Here something I cut out before it got cold.
I used 3/8" Cherry for the Wolf and 1/2" Walnut for the stand.
I haven't put a finish on it yet, still to cold.

Bob


----------



## Gill (26 Jan 2007)

Complete lack of reaction, Bob :lol: !

I suspect most of the members here admire your work but have already expressed their admiration in another place (like me).

Thanks for posting though. Not everyone who browses this forum browses elsewhere, and it's worth letting as wide an audience as possible see it.

Gill


----------



## CHJ (26 Jan 2007)

*Bob *, is the backing piece also of Cherry? making it look like one piece of wood from side and rear view.


----------



## StevieB (26 Jan 2007)

Very nice Bob  Sorry for the late reply - I did spot it last night when I was having a quick scan through and forgot to come back and post  

It looks almost tribal tatooish from the cutouts rather than the more usual fretwork cutouts - where did the pattern come from or is it your own design? I have been using google images for a while - tatoo images can sometime be quite nicely adapted for scrolling!

Steve.


----------



## Greenfield Bob (26 Jan 2007)

CHJ, I'm not sure what you mean. The wolf is cut out of 1 piece of 3/8" Cherry. The piece that it sits on is 1/2" Walnut.
I hope that answers your question.

Stevie, I got the pattern from Creative Woodworks & Crafts magazine.

Bob


----------



## Gill (26 Jan 2007)

Hi Bob

I think Chas is curious about the material you used as a backer and how you made it look as if it's all one piece of wood. I suspect that if the project was viewed sideways, the edge of the backer board might be visible, but it's been cut a little smaller than the main piece so that it can't be seen from the front or from most angles.

Gill


----------



## Greenfield Bob (26 Jan 2007)

Thanks Gill, I now unstand the question. 
The backer is just a piece of black cloth. I won't leave it on there, I have to put a finish on the wolf.

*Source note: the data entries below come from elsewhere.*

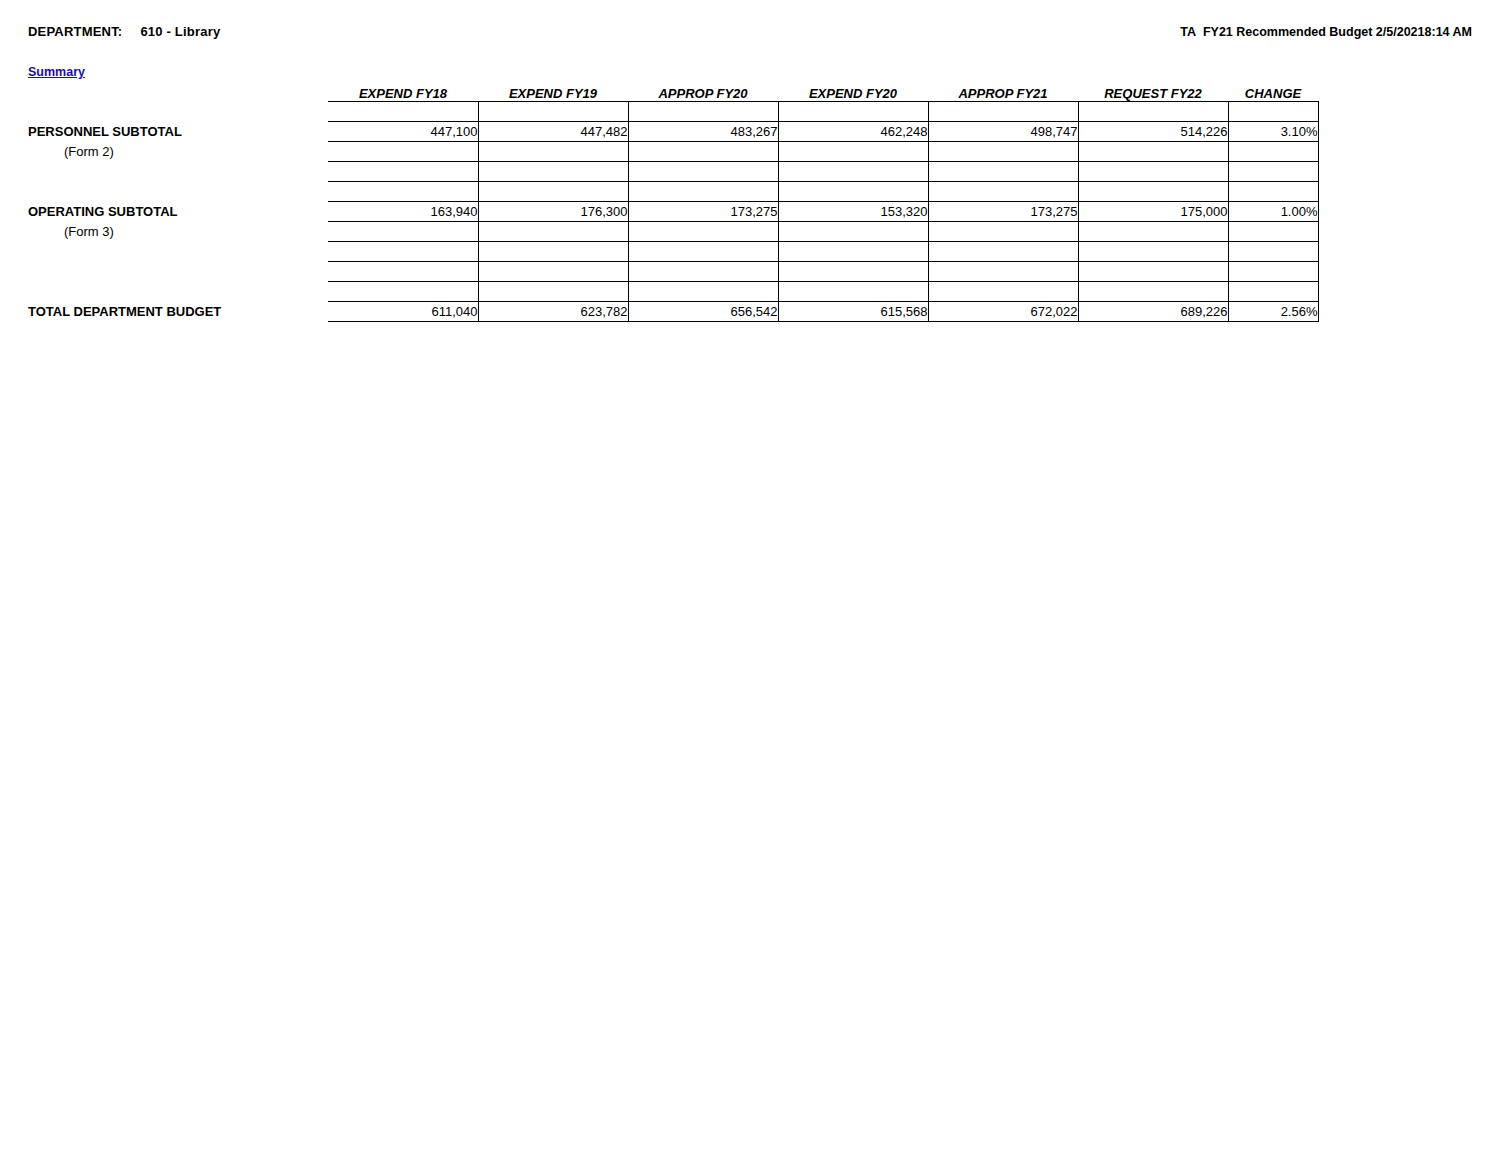DEPARTMENT: 610 - Library
TA FY21 Recommended Budget 2/5/20218:14 AM
Summary
| | EXPEND FY18 | EXPEND FY19 | APPROP FY20 | EXPEND FY20 | APPROP FY21 | REQUEST FY22 | CHANGE |
| PERSONNEL SUBTOTAL | 447,100 | 447,482 | 483,267 | 462,248 | 498,747 | 514,226 | 3.10% |
| (Form 2) | | | | | | | |
| OPERATING SUBTOTAL | 163,940 | 176,300 | 173,275 | 153,320 | 173,275 | 175,000 | 1.00% |
| (Form 3) | | | | | | | |
| TOTAL DEPARTMENT BUDGET | 611,040 | 623,782 | 656,542 | 615,568 | 672,022 | 689,226 | 2.56% |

Then I'm not sure what I will use as a backer, I may not use anything.

Bob


----------



## CHJ (27 Jan 2007)

Hi, thanks Gill, a bit slow responding as I'm currently away from home, I did mean was the backing material sandwiched between two pieces of Cherry.

I did see one piece similar that had the back of a 1cm thick panel back routed, or turned out to allow a thin ply backing to be fitted so that it was not obvious unless viewed from directly behind.


----------